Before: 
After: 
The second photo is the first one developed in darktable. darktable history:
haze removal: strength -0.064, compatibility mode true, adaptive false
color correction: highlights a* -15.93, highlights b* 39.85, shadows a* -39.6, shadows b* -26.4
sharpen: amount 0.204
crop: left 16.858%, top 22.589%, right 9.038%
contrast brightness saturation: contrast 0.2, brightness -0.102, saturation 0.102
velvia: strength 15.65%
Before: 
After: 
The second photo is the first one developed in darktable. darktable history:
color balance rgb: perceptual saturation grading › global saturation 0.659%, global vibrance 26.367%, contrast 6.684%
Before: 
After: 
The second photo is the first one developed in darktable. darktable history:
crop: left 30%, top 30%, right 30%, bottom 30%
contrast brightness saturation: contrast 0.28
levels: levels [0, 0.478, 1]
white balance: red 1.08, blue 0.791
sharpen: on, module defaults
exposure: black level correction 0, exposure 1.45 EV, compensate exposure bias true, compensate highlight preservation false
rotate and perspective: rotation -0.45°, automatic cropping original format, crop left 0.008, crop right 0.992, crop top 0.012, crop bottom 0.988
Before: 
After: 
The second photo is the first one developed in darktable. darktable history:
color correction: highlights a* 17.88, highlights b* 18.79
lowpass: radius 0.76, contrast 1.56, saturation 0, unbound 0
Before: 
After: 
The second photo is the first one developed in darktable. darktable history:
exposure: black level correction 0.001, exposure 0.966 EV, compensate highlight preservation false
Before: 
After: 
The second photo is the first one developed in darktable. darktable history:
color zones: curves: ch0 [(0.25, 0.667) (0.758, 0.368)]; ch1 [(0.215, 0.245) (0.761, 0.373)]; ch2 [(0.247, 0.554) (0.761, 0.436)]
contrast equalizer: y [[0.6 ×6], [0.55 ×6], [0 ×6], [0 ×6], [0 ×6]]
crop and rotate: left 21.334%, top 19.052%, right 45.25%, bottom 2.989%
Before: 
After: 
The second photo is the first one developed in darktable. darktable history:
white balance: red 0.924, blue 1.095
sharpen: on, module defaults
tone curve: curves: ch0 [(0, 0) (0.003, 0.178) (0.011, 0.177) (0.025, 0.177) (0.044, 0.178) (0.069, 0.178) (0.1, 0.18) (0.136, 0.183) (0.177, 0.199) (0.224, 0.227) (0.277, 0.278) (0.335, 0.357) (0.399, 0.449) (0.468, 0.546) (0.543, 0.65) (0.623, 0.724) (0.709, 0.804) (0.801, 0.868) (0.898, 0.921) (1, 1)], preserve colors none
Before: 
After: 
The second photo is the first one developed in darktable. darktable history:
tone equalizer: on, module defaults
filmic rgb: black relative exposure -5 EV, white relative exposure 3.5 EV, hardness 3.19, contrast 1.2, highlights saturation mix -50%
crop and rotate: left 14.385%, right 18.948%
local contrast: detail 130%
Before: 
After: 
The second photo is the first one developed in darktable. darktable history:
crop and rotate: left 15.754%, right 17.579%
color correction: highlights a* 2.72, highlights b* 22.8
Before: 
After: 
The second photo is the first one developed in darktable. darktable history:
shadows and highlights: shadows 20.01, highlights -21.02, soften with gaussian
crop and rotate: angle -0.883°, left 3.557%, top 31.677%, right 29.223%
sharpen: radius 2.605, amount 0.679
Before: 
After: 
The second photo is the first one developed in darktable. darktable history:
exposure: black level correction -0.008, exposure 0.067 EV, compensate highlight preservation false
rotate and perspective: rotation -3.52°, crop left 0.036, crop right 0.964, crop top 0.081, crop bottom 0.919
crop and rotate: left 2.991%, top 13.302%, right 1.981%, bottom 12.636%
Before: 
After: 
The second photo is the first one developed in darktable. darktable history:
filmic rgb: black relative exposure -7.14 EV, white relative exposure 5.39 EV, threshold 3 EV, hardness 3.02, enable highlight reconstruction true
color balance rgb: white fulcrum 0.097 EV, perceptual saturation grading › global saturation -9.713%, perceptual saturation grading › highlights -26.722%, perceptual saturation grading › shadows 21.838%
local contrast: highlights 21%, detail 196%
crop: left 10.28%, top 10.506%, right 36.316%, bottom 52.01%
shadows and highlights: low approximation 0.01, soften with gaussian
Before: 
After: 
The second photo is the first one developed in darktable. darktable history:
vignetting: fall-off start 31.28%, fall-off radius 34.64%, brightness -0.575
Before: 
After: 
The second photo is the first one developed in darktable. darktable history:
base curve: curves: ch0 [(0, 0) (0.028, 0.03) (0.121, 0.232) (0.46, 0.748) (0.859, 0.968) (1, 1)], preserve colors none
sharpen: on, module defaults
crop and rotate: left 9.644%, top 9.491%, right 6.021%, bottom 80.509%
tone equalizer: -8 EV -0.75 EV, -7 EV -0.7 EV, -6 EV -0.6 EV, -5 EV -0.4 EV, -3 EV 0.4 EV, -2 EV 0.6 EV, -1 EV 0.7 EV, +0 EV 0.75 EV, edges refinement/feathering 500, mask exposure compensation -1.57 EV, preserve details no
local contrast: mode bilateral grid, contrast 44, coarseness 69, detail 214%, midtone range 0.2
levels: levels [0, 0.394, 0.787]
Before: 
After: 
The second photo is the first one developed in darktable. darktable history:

■ Given task: Reproduce all of the entries above, replacing every occurrence of "developed" with "processed" and leaving everything else unchanged.

■ Answer for this exercise:
Before: 
After: 
The second photo is the first one processed in darktable. darktable history:
haze removal: strength -0.064, compatibility mode true, adaptive false
color correction: highlights a* -15.93, highlights b* 39.85, shadows a* -39.6, shadows b* -26.4
sharpen: amount 0.204
crop: left 16.858%, top 22.589%, right 9.038%
contrast brightness saturation: contrast 0.2, brightness -0.102, saturation 0.102
velvia: strength 15.65%
Before: 
After: 
The second photo is the first one processed in darktable. darktable history:
color balance rgb: perceptual saturation grading › global saturation 0.659%, global vibrance 26.367%, contrast 6.684%
Before: 
After: 
The second photo is the first one processed in darktable. darktable history:
crop: left 30%, top 30%, right 30%, bottom 30%
contrast brightness saturation: contrast 0.28
levels: levels [0, 0.478, 1]
white balance: red 1.08, blue 0.791
sharpen: on, module defaults
exposure: black level correction 0, exposure 1.45 EV, compensate exposure bias true, compensate highlight preservation false
rotate and perspective: rotation -0.45°, automatic cropping original format, crop left 0.008, crop right 0.992, crop top 0.012, crop bottom 0.988
Before: 
After: 
The second photo is the first one processed in darktable. darktable history:
color correction: highlights a* 17.88, highlights b* 18.79
lowpass: radius 0.76, contrast 1.56, saturation 0, unbound 0
Before: 
After: 
The second photo is the first one processed in darktable. darktable history:
exposure: black level correction 0.001, exposure 0.966 EV, compensate highlight preservation false
Before: 
After: 
The second photo is the first one processed in darktable. darktable history:
color zones: curves: ch0 [(0.25, 0.667) (0.758, 0.368)]; ch1 [(0.215, 0.245) (0.761, 0.373)]; ch2 [(0.247, 0.554) (0.761, 0.436)]
contrast equalizer: y [[0.6 ×6], [0.55 ×6], [0 ×6], [0 ×6], [0 ×6]]
crop and rotate: left 21.334%, top 19.052%, right 45.25%, bottom 2.989%
Before: 
After: 
The second photo is the first one processed in darktable. darktable history:
white balance: red 0.924, blue 1.095
sharpen: on, module defaults
tone curve: curves: ch0 [(0, 0) (0.003, 0.178) (0.011, 0.177) (0.025, 0.177) (0.044, 0.178) (0.069, 0.178) (0.1, 0.18) (0.136, 0.183) (0.177, 0.199) (0.224, 0.227) (0.277, 0.278) (0.335, 0.357) (0.399, 0.449) (0.468, 0.546) (0.543, 0.65) (0.623, 0.724) (0.709, 0.804) (0.801, 0.868) (0.898, 0.921) (1, 1)], preserve colors none
Before: 
After: 
The second photo is the first one processed in darktable. darktable history:
tone equalizer: on, module defaults
filmic rgb: black relative exposure -5 EV, white relative exposure 3.5 EV, hardness 3.19, contrast 1.2, highlights saturation mix -50%
crop and rotate: left 14.385%, right 18.948%
local contrast: detail 130%
Before: 
After: 
The second photo is the first one processed in darktable. darktable history:
crop and rotate: left 15.754%, right 17.579%
color correction: highlights a* 2.72, highlights b* 22.8
Before: 
After: 
The second photo is the first one processed in darktable. darktable history:
shadows and highlights: shadows 20.01, highlights -21.02, soften with gaussian
crop and rotate: angle -0.883°, left 3.557%, top 31.677%, right 29.223%
sharpen: radius 2.605, amount 0.679
Before: 
After: 
The second photo is the first one processed in darktable. darktable history:
exposure: black level correction -0.008, exposure 0.067 EV, compensate highlight preservation false
rotate and perspective: rotation -3.52°, crop left 0.036, crop right 0.964, crop top 0.081, crop bottom 0.919
crop and rotate: left 2.991%, top 13.302%, right 1.981%, bottom 12.636%
Before: 
After: 
The second photo is the first one processed in darktable. darktable history:
filmic rgb: black relative exposure -7.14 EV, white relative exposure 5.39 EV, threshold 3 EV, hardness 3.02, enable highlight reconstruction true
color balance rgb: white fulcrum 0.097 EV, perceptual saturation grading › global saturation -9.713%, perceptual saturation grading › highlights -26.722%, perceptual saturation grading › shadows 21.838%
local contrast: highlights 21%, detail 196%
crop: left 10.28%, top 10.506%, right 36.316%, bottom 52.01%
shadows and highlights: low approximation 0.01, soften with gaussian
Before: 
After: 
The second photo is the first one processed in darktable. darktable history:
vignetting: fall-off start 31.28%, fall-off radius 34.64%, brightness -0.575
Before: 
After: 
The second photo is the first one processed in darktable. darktable history:
base curve: curves: ch0 [(0, 0) (0.028, 0.03) (0.121, 0.232) (0.46, 0.748) (0.859, 0.968) (1, 1)], preserve colors none
sharpen: on, module defaults
crop and rotate: left 9.644%, top 9.491%, right 6.021%, bottom 80.509%
tone equalizer: -8 EV -0.75 EV, -7 EV -0.7 EV, -6 EV -0.6 EV, -5 EV -0.4 EV, -3 EV 0.4 EV, -2 EV 0.6 EV, -1 EV 0.7 EV, +0 EV 0.75 EV, edges refinement/feathering 500, mask exposure compensation -1.57 EV, preserve details no
local contrast: mode bilateral grid, contrast 44, coarseness 69, detail 214%, midtone range 0.2
levels: levels [0, 0.394, 0.787]
Before: 
After: 
The second photo is the first one processed in darktable. darktable history:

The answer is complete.